- [Your goal]:
Copy out each line of every item below, keeping every character the same.

Recorded data
* * * * *
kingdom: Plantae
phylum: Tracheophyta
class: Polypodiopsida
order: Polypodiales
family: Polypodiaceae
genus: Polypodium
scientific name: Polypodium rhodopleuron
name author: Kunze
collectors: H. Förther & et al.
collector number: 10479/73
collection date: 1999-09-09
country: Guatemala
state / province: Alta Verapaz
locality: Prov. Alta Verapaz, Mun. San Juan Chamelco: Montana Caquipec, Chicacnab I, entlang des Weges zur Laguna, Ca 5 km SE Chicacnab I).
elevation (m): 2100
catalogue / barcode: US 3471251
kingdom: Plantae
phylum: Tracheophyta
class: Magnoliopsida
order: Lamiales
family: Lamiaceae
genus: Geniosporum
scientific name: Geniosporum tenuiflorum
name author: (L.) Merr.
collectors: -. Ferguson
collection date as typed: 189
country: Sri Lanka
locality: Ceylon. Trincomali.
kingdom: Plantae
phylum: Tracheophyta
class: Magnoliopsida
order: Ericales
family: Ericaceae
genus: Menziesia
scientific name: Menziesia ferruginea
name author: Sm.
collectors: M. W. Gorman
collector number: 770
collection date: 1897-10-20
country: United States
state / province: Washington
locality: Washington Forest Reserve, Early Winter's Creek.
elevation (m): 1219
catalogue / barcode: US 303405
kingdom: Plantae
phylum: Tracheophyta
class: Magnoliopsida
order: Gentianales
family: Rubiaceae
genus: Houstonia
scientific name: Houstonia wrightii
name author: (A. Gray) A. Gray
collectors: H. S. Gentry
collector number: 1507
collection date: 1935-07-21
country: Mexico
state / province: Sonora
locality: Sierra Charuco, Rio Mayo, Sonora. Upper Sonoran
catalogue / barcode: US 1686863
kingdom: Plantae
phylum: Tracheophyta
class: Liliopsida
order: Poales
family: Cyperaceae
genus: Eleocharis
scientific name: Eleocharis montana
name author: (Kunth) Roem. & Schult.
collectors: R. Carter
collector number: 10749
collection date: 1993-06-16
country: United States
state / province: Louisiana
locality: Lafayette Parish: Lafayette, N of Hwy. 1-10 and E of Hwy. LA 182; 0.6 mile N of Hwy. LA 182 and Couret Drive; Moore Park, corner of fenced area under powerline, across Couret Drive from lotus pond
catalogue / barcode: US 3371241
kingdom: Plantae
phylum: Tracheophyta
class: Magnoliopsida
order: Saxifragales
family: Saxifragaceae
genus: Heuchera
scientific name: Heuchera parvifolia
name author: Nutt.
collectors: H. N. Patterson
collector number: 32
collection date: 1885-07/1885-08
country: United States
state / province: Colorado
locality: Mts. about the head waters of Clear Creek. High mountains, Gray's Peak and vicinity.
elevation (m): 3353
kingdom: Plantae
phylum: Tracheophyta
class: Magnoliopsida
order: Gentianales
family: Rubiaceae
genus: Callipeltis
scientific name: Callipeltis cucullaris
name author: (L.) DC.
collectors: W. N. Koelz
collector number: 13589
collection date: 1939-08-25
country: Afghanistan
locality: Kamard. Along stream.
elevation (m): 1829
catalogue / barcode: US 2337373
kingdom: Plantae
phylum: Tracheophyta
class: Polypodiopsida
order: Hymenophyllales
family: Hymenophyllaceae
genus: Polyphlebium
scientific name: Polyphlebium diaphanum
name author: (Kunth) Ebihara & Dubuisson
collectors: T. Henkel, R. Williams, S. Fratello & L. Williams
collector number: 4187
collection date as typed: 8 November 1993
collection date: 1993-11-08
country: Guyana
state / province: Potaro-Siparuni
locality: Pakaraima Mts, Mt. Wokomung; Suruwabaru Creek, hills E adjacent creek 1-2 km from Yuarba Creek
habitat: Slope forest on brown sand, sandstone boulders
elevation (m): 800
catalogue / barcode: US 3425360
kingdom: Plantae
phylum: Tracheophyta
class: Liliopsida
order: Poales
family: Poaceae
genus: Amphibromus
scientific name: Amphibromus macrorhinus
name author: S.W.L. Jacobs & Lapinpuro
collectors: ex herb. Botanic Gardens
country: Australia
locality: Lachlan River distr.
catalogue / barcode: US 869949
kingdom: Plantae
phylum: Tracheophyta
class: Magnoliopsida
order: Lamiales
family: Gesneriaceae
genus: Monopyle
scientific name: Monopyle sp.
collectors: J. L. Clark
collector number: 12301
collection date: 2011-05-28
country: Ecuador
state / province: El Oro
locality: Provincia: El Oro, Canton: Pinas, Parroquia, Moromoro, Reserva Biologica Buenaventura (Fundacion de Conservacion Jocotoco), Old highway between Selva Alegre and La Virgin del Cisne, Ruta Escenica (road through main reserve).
* * * * *
- [Solution]:
kingdom: Plantae
phylum: Tracheophyta
class: Polypodiopsida
order: Polypodiales
family: Polypodiaceae
genus: Polypodium
scientific name: Polypodium rhodopleuron
name author: Kunze
collectors: H. Förther & et al.
collector number: 10479/73
collection date: 1999-09-09
country: Guatemala
state / province: Alta Verapaz
locality: Prov. Alta Verapaz, Mun. San Juan Chamelco: Montana Caquipec, Chicacnab I, entlang des Weges zur Laguna, Ca 5 km SE Chicacnab I).
elevation (m): 2100
catalogue / barcode: US 3471251
kingdom: Plantae
phylum: Tracheophyta
class: Magnoliopsida
order: Lamiales
family: Lamiaceae
genus: Geniosporum
scientific name: Geniosporum tenuiflorum
name author: (L.) Merr.
collectors: -. Ferguson
collection date as typed: 189
country: Sri Lanka
locality: Ceylon. Trincomali.
kingdom: Plantae
phylum: Tracheophyta
class: Magnoliopsida
order: Ericales
family: Ericaceae
genus: Menziesia
scientific name: Menziesia ferruginea
name author: Sm.
collectors: M. W. Gorman
collector number: 770
collection date: 1897-10-20
country: United States
state / province: Washington
locality: Washington Forest Reserve, Early Winter's Creek.
elevation (m): 1219
catalogue / barcode: US 303405
kingdom: Plantae
phylum: Tracheophyta
class: Magnoliopsida
order: Gentianales
family: Rubiaceae
genus: Houstonia
scientific name: Houstonia wrightii
name author: (A. Gray) A. Gray
collectors: H. S. Gentry
collector number: 1507
collection date: 1935-07-21
country: Mexico
state / province: Sonora
locality: Sierra Charuco, Rio Mayo, Sonora. Upper Sonoran
catalogue / barcode: US 1686863
kingdom: Plantae
phylum: Tracheophyta
class: Liliopsida
order: Poales
family: Cyperaceae
genus: Eleocharis
scientific name: Eleocharis montana
name author: (Kunth) Roem. & Schult.
collectors: R. Carter
collector number: 10749
collection date: 1993-06-16
country: United States
state / province: Louisiana
locality: Lafayette Parish: Lafayette, N of Hwy. 1-10 and E of Hwy. LA 182; 0.6 mile N of Hwy. LA 182 and Couret Drive; Moore Park, corner of fenced area under powerline, across Couret Drive from lotus pond
catalogue / barcode: US 3371241
kingdom: Plantae
phylum: Tracheophyta
class: Magnoliopsida
order: Saxifragales
family: Saxifragaceae
genus: Heuchera
scientific name: Heuchera parvifolia
name author: Nutt.
collectors: H. N. Patterson
collector number: 32
collection date: 1885-07/1885-08
country: United States
state / province: Colorado
locality: Mts. about the head waters of Clear Creek. High mountains, Gray's Peak and vicinity.
elevation (m): 3353
kingdom: Plantae
phylum: Tracheophyta
class: Magnoliopsida
order: Gentianales
family: Rubiaceae
genus: Callipeltis
scientific name: Callipeltis cucullaris
name author: (L.) DC.
collectors: W. N. Koelz
collector number: 13589
collection date: 1939-08-25
country: Afghanistan
locality: Kamard. Along stream.
elevation (m): 1829
catalogue / barcode: US 2337373
kingdom: Plantae
phylum: Tracheophyta
class: Polypodiopsida
order: Hymenophyllales
family: Hymenophyllaceae
genus: Polyphlebium
scientific name: Polyphlebium diaphanum
name author: (Kunth) Ebihara & Dubuisson
collectors: T. Henkel, R. Williams, S. Fratello & L. Williams
collector number: 4187
collection date as typed: 8 November 1993
collection date: 1993-11-08
country: Guyana
state / province: Potaro-Siparuni
locality: Pakaraima Mts, Mt. Wokomung; Suruwabaru Creek, hills E adjacent creek 1-2 km from Yuarba Creek
habitat: Slope forest on brown sand, sandstone boulders
elevation (m): 800
catalogue / barcode: US 3425360
kingdom: Plantae
phylum: Tracheophyta
class: Liliopsida
order: Poales
family: Poaceae
genus: Amphibromus
scientific name: Amphibromus macrorhinus
name author: S.W.L. Jacobs & Lapinpuro
collectors: ex herb. Botanic Gardens
country: Australia
locality: Lachlan River distr.
catalogue / barcode: US 869949
kingdom: Plantae
phylum: Tracheophyta
class: Magnoliopsida
order: Lamiales
family: Gesneriaceae
genus: Monopyle
scientific name: Monopyle sp.
collectors: J. L. Clark
collector number: 12301
collection date: 2011-05-28
country: Ecuador
state / province: El Oro
locality: Provincia: El Oro, Canton: Pinas, Parroquia, Moromoro, Reserva Biologica Buenaventura (Fundacion de Conservacion Jocotoco), Old highway between Selva Alegre and La Virgin del Cisne, Ruta Escenica (road through main reserve).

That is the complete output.